Other parameters representative of additional mechanism regulating the vault such as the CLR [7,8,9, 22, 24, 33], age [9, 19], ICL size [9, 24] and pupil size [32, 34,35,36] failed to show statistical significance in the GEE model. In the bivariate analysis, patient age showed some degree of association (negative) with the vault, which can be attributed to two age-related factors, the increase in crystalline lens anterior protrusion (CLR) [22] and the decrease in pupil diameter [37]. The former reduces the vault created by the ICL compression and its intrinsic vault, and the later increases the anterior–posterior pressure produced by the iris placing the ICL closer to the crystalline. The vault showed a negative association with the CLR for both ICL modalities, indicating that crystalline lens morphology plays a role in vault magnitude [8, 33] however the correlations did not reach statistical significance. Gonzalez-Lopez et al. reported that eyes with high vault (> 750 µm) had an average CLR of + 73 µm whereas eyes presenting low vault (< 100 µm) had an average CLR of + 350 µm [22]. Cerpa et al. further suggested that eyes with CLR >  + 150 µm were at risk of presenting low vault (< 250 µm) [24]. Larger ICLs, especially the 13.7 mm size had been associated with higher vaults [24], potentially due to a higher effect of the compression forces on the ICL [9]. In the present study, the limited number of eyes implanted with 12.6 and 13.7 mm ICLs may have restricted the ability for detecting the influence of ICL size on the vault. Nonetheless, the inter-eye comparisons showed no statistical and no clinical difference (repeatability for vault measurement ∼60 µm [38]) between sICL and tICL, with the inter-eye differences similar to those observed in fellow eyes implanted with the same ICL geometry [16]. The current results allow us advancing that the vault prediction for an ICL size is independent of the ICL optical geometry.

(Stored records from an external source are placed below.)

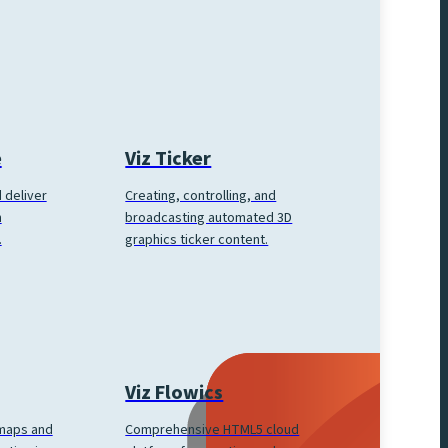
e
Viz Ticker
 deliver
Creating, controlling, and
h
broadcasting automated 3D
.
graphics ticker content.
Viz Flowics
Comprehensive HTML5 cloud
 maps and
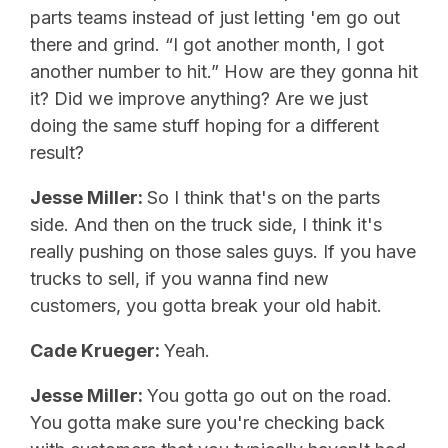
parts teams instead of just letting 'em go out
there and grind. “I got another month, I got
another number to hit.” How are they gonna hit
it? Did we improve anything? Are we just
doing the same stuff hoping for a different
result?
Jesse Miller:
So I think that's on the parts
side. And then on the truck side, I think it's
really pushing on those sales guys. If you have
trucks to sell, if you wanna find new
customers, you gotta break your old habit.
Cade Krueger:
Yeah.
Jesse Miller:
You gotta go out on the road.
You gotta make sure you're checking back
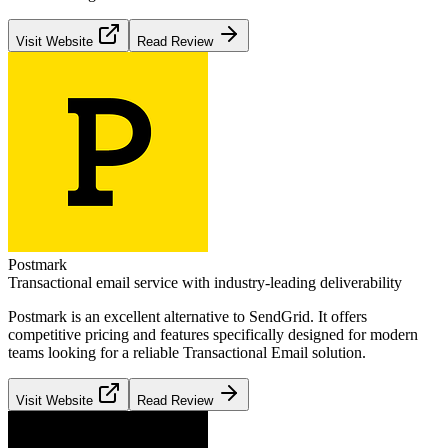
Visit Website
Read Review
Postmark
Transactional email service with industry-leading deliverability
Postmark
is an excellent alternative to
SendGrid
. It offers
competitive pricing and features specifically designed for modern
teams looking for a reliable
Transactional Email
solution.
Visit Website
Read Review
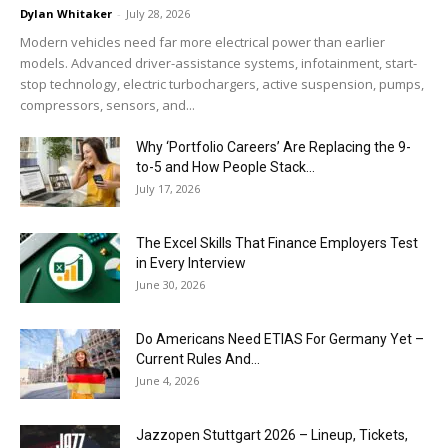
Dylan Whitaker
-
July 28, 2026
Modern vehicles need far more electrical power than earlier
models. Advanced driver-assistance systems, infotainment, start-
stop technology, electric turbochargers, active suspension, pumps,
compressors, sensors, and...
Why ‘Portfolio Careers’ Are Replacing the 9-
to-5 and How People Stack...
July 17, 2026
The Excel Skills That Finance Employers Test
in Every Interview
June 30, 2026
Do Americans Need ETIAS For Germany Yet –
Current Rules And...
June 4, 2026
J​azzopen Stuttgart 2026 – Lineup, Tickets,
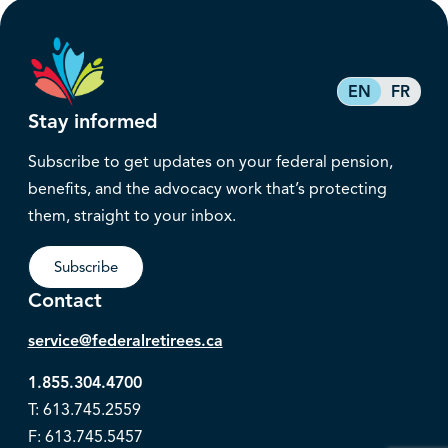
EN
FR
Stay informed
Subscribe to get updates on your federal pension,
benefits, and the advocacy work that’s protecting
them, straight to your inbox.
Subscribe
Contact
service@federalretirees.ca
1.855.304.4700
T: 613.745.2559
F: 613.745.5457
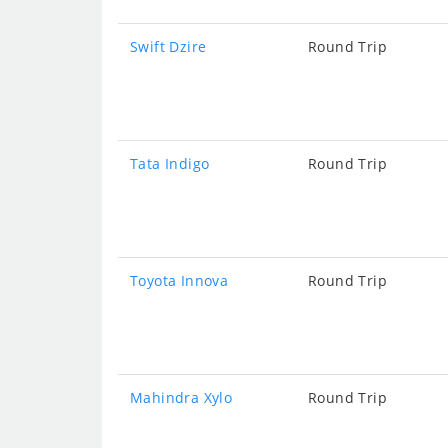
Swift Dzire
Round Trip
Tata Indigo
Round Trip
Toyota Innova
Round Trip
Mahindra Xylo
Round Trip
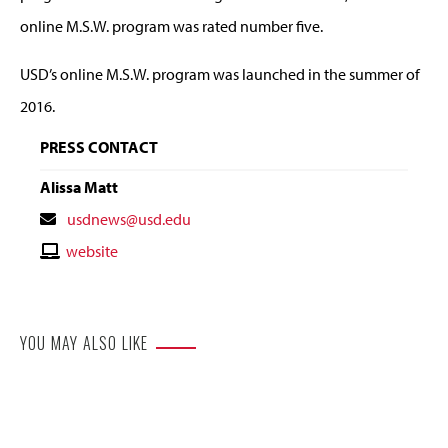
online M.S.W. program was rated number five.
USD’s online M.S.W. program was launched in the summer of
2016.
PRESS CONTACT
Alissa Matt
Contact
usdnews@usd.edu
Email
Contact
website
Website
YOU MAY ALSO LIKE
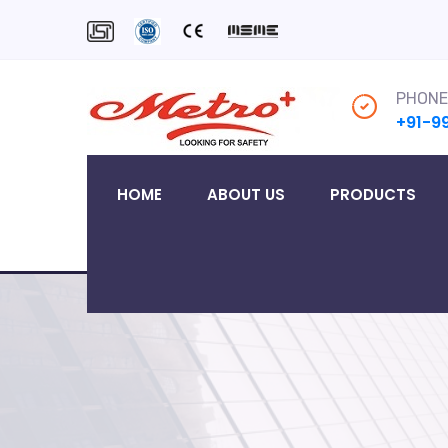
PHONE
+91-9
HOME
ABOUT US
PRODUCTS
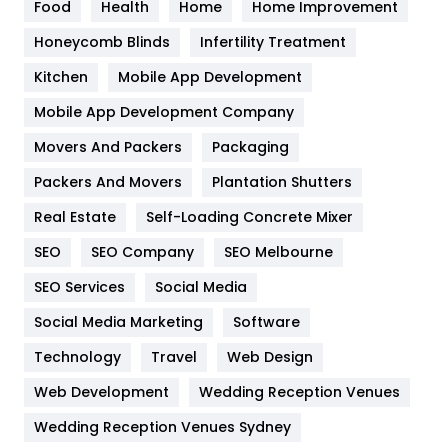
Food
Health
Home
Home Improvement
Health & Beauty
296
Honeycomb Blinds
Infertility Treatment
Heating and Cooling
18
Kitchen
Mobile App Development
Home
478
Mobile App Development Company
Movers And Packers
Hotel
Packaging
18
Packers And Movers
Plantation Shutters
Industries
269
Real Estate
Self-Loading Concrete Mixer
Internet Marketing
40
SEO
SEO Company
SEO Melbourne
IPhone
27
SEO Services
Social Media
Jobs
1
Social Media Marketing
Software
Kitchen
52
Technology
Travel
Web Design
Web Development
Wedding Reception Venues
Lifestyle
82
Wedding Reception Venues Sydney
Management
43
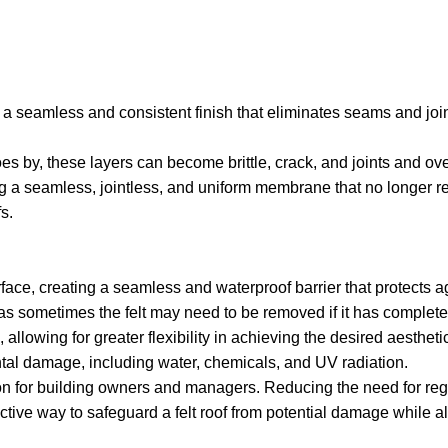
ide a seamless and consistent finish that eliminates seams and j
goes by, these layers can become brittle, crack, and joints and ove
ng a seamless, jointless, and uniform membrane that no longer reli
s.
urface, creating a seamless and waterproof barrier that protect
g, as sometimes the felt may need to be removed if it has complete
llowing for greater flexibility in achieving the desired aestheti
ental damage, including water, chemicals, and UV radiation.
option for building owners and managers. Reducing the need for r
ective way to safeguard a felt roof from potential damage while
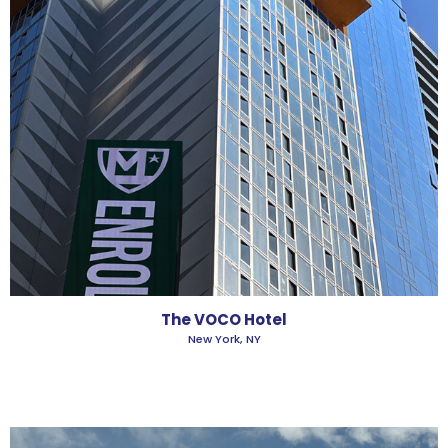
The VOCO Hotel
New York, NY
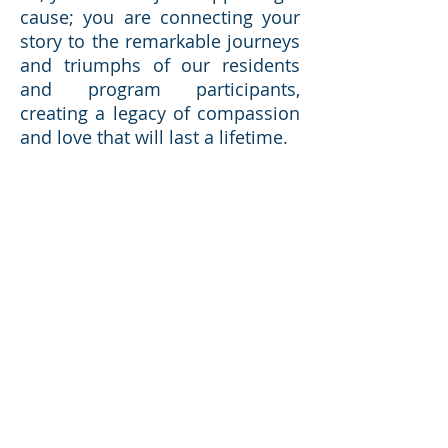
cause; you are connecting your
story to the remarkable journeys
and triumphs of our residents
and program participants,
creating a legacy of compassion
and love that will last a lifetime.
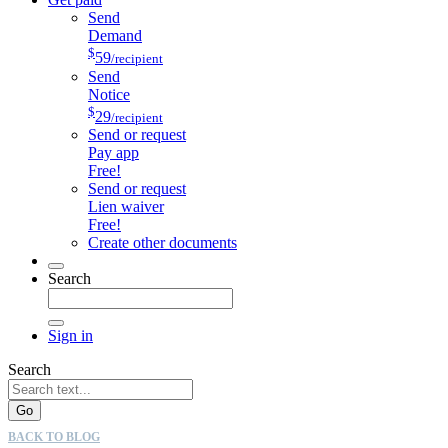
Send
Demand
$
59
/recipient
Send
Notice
$
29
/recipient
Send or request
Pay app
Free!
Send or request
Lien waiver
Free!
Create other documents
Search
Sign in
Search
Go
BACK TO BLOG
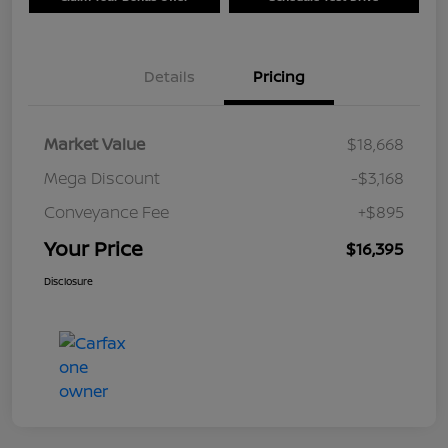
Details
Pricing
Market Value
$18,668
Mega Discount
-$3,168
Conveyance Fee
+$895
Your Price
$16,395
Disclosure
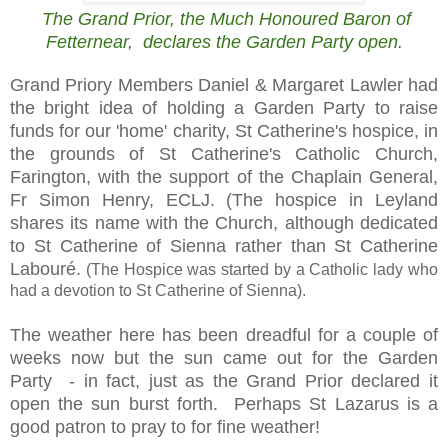
The Grand Prior, the Much Honoured Baron of
Fetternear, declares the Garden Party open.
Grand Priory Members Daniel & Margaret Lawler had
the bright idea of holding a Garden Party to raise
funds for our 'home' charity,
St Catherine's hospice, in
the grounds of St Catherine's Catholic Church,
Farington, with the support of
the Chaplain General,
Fr Simon Henry, ECLJ.
(The hospice in Leyland
shares its name with the Church, although dedicated
to St Catherine of Sienna rather than St Catherine
Labouré.
(The Hospice was started by a Catholic lady who
had a devotion to St Catherine of Sienna).
The weather here has been dreadful for a couple of
weeks now but the sun came out for the Garden
Party - in fact, just as the Grand Prior declared it
open the sun burst forth. Perhaps St Lazarus is a
good patron to pray to for fine weather!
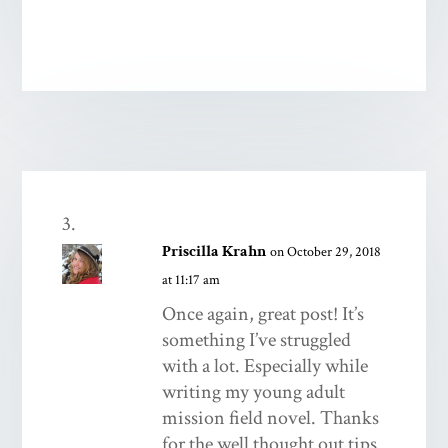
Priscilla Krahn
on October 29, 2018
at 11:17 am
Once again, great post! It’s
something I’ve struggled
with a lot. Especially while
writing my young adult
mission field novel. Thanks
for the well thought out tips.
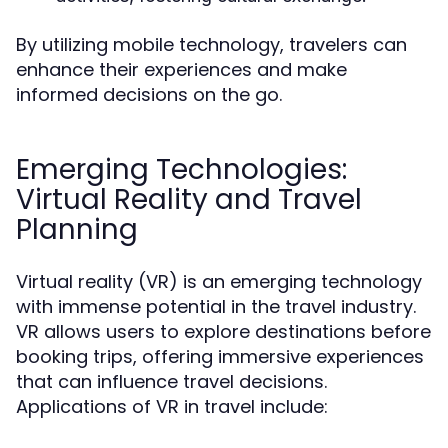
By utilizing mobile technology, travelers can
enhance their experiences and make
informed decisions on the go.
Emerging Technologies:
Virtual Reality and Travel
Planning
Virtual reality (VR) is an emerging technology
with immense potential in the travel industry.
VR allows users to explore destinations before
booking trips, offering immersive experiences
that can influence travel decisions.
Applications of VR in travel include:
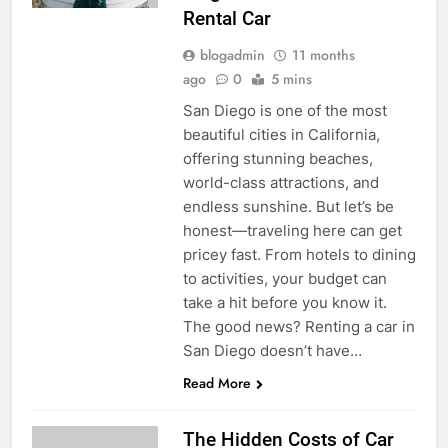
Rental Car
blogadmin
11 months
ago
0
5 mins
San Diego is one of the most
beautiful cities in California,
offering stunning beaches,
world-class attractions, and
endless sunshine. But let’s be
honest—traveling here can get
pricey fast. From hotels to dining
to activities, your budget can
take a hit before you know it.
The good news? Renting a car in
San Diego doesn’t have…
Read More
The Hidden Costs of Car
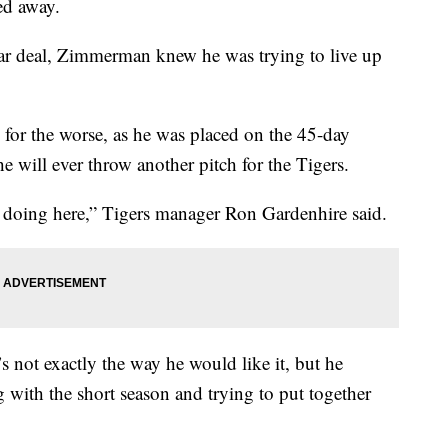
ed away.
lar deal, Zimmerman knew he was trying to live up
n for the worse, as he was placed on the 45-day
he will ever throw another pitch for the Tigers.
e doing here,” Tigers manager Ron Gardenhire said.
s not exactly the way he would like it, but he
 with the short season and trying to put together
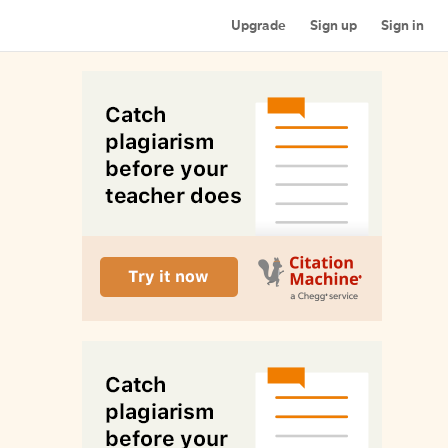
Upgrade
Sign up
Sign in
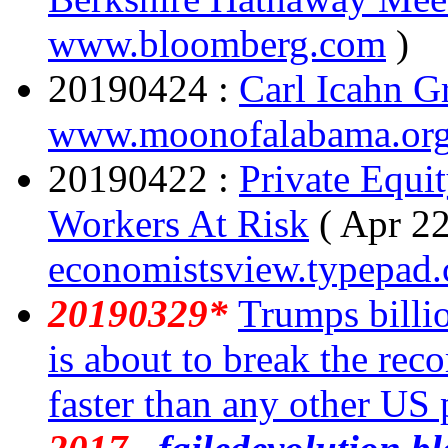
www.bloomberg.com
)
20190424 :
Carl Icahn G
www.moonofalabama.or
20190422 :
Private Equit
Workers At Risk
( Apr 22
economistsview.typepad
20190329*
Trumps billi
is about to break the rec
faster than any other US 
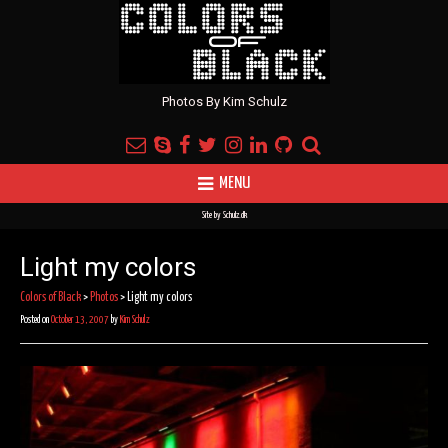
Photos By Kim Schulz
MENU
Site by
Schulz.dk
Light my colors
Colors of Black
>
Photos
>
Light my colors
Posted on
October 13, 2007
by
Kim Schulz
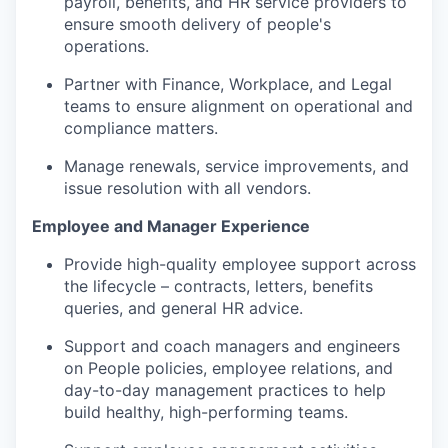
payroll, benefits, and HR service providers to
ensure smooth delivery of people's
operations
.
Partner with Finance, Workplace, and Legal
teams to ensure alignment on operational and
compliance matters.
Manage renewals, service improvements, and
issue resolution with all vendors.
Employee and Manager Experience
Provide high-quality employee support across
the lifecycle – contracts, letters, benefits
queries, and general HR advice.
Support and coach managers and engineers
on People policies, employee relations, and
day-to-day management practices to help
build healthy, high-performing teams.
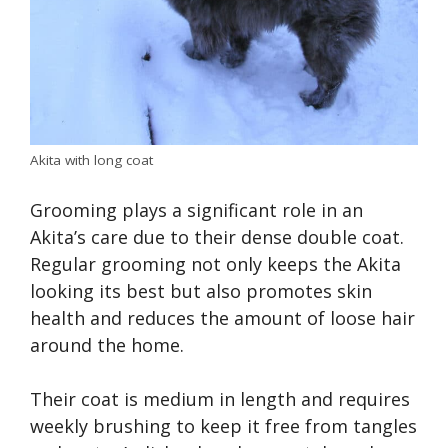
Akita with long coat
Grooming plays a significant role in an
Akita’s care due to their dense double coat.
Regular grooming not only keeps the Akita
looking its best but also promotes skin
health and reduces the amount of loose hair
around the home.
Their coat is medium in length and requires
weekly brushing to keep it free from tangles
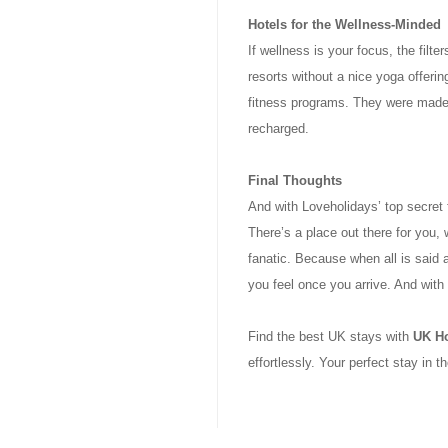
Hotels for the Wellness-Minded
If wellness is your focus, the filt
resorts without a nice yoga offering
fitness programs. They were made f
recharged.
Final Thoughts
And with Loveholidays’ top secret f
There’s a place out there for you, 
fanatic. Because when all is said 
you feel once you arrive. And with 
Find the best UK stays with
UK H
effortlessly. Your perfect stay in t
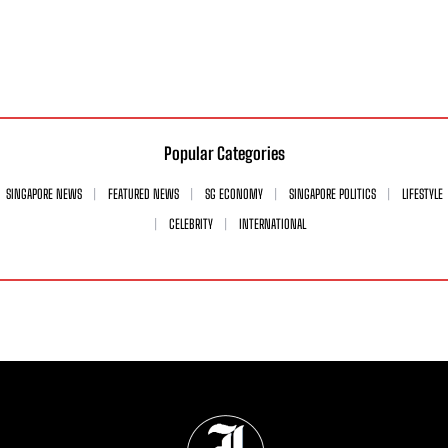
Popular Categories
SINGAPORE NEWS
FEATURED NEWS
SG ECONOMY
SINGAPORE POLITICS
LIFESTYLE
CELEBRITY
INTERNATIONAL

Postoperative pupil size and vault showed tenuous positive relationships similar for both ICL geometries, i.e. eyes with larger pupils tended to present higher vaults. A recent study by Gonzalez-Lopez et al. using well controlled lightning conditions showed that the postoperative pupil size remained barely unchanged (slightly larger postoperatively ∼0.11 mm) compared to the preoperative pupil size [39]. Therefore, considering a clinically stable pupil size pre- and post-surgery, the association between vault and postoperative pupil size may be explained by the effect anterior–posterior pressure induced by the iris on the ICL.

This study has some limitations. One of them is its retrospective nature, since a previous protocoled study minimises the occurrence of errors and bias. To counteract the occurrence of errors, all AS-OCT were reassessed by redoing the measurements by a proficient operator, unaware of the ICL implanted. Second, there was lack of a planned randomization process as the first operated eye was always the right eye. In our sample 22 eyes were first implanted with sICL and 19 with tICL, representing a good balance between type of ICL initially implanted. A third limitation regards to the sample size as the GEE sees its performance limited for samples lower than 50 individuals [40]. Additionaly, the number of analysed eyes may have limited the detection of factors known to play a role on the vault magnitude; however the study aimed and was designed to detect the influence of ICL optical geometry on the vault using a matched-pairs design. The associations observed between vault and the independent factors were very consistent in the two ICL groups and unlikely to change significantly for larger sample.